-- MATERIAL SHOWN follows --

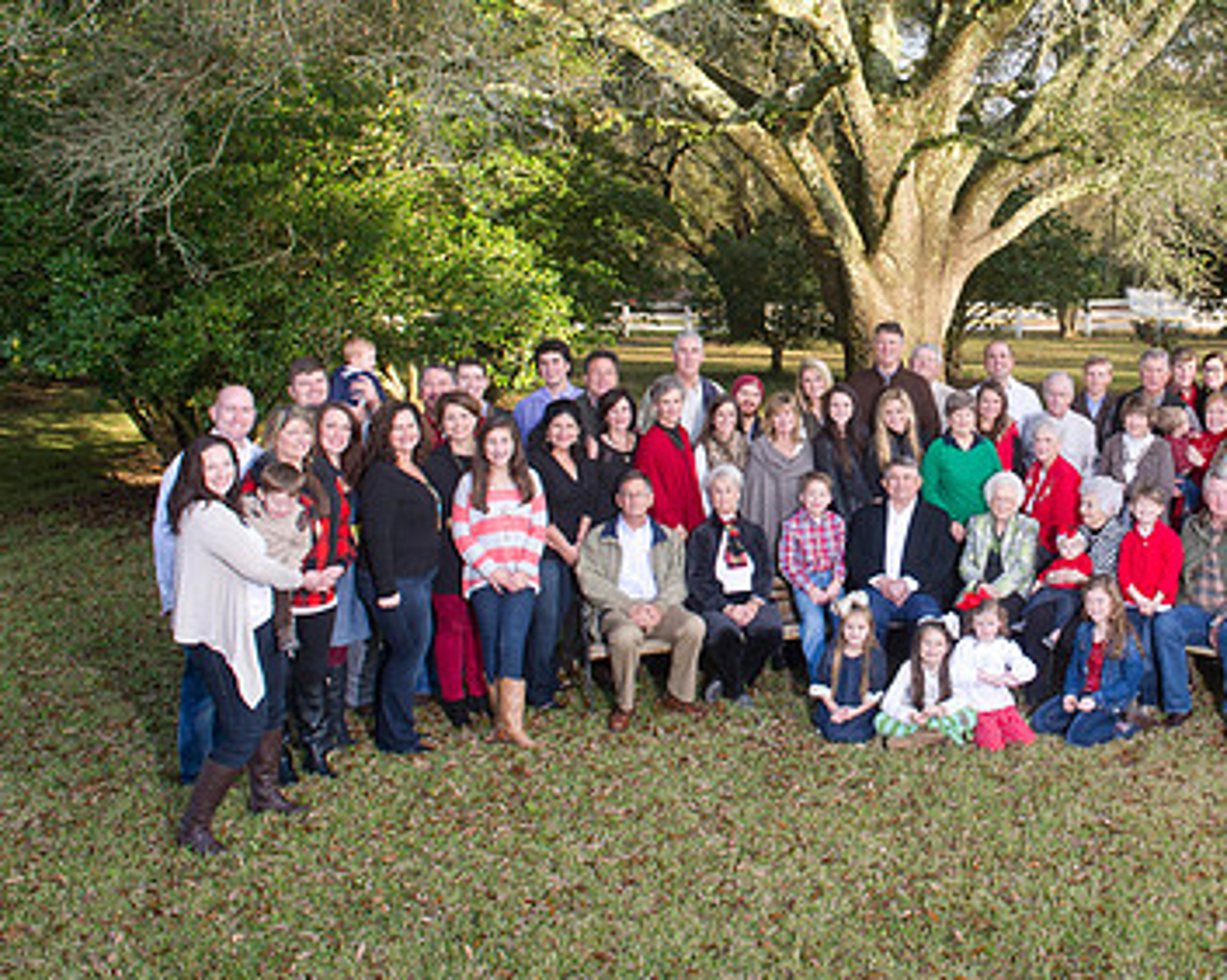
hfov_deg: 46.7
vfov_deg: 39.7
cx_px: 970
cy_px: 337
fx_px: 1343
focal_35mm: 37
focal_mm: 24
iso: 1000
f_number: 9
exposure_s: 1/250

-- MATERIAL SHOWN concluded --

WHAT NEEDS TO BE DONE: Transcribe the whole listing above exactly and leave out the pictures.

SOLUTION TO THIS TASK:
hfov_deg: 46.7
vfov_deg: 39.7
cx_px: 970
cy_px: 337
fx_px: 1343
focal_35mm: 37
focal_mm: 24
iso: 1000
f_number: 9
exposure_s: 1/250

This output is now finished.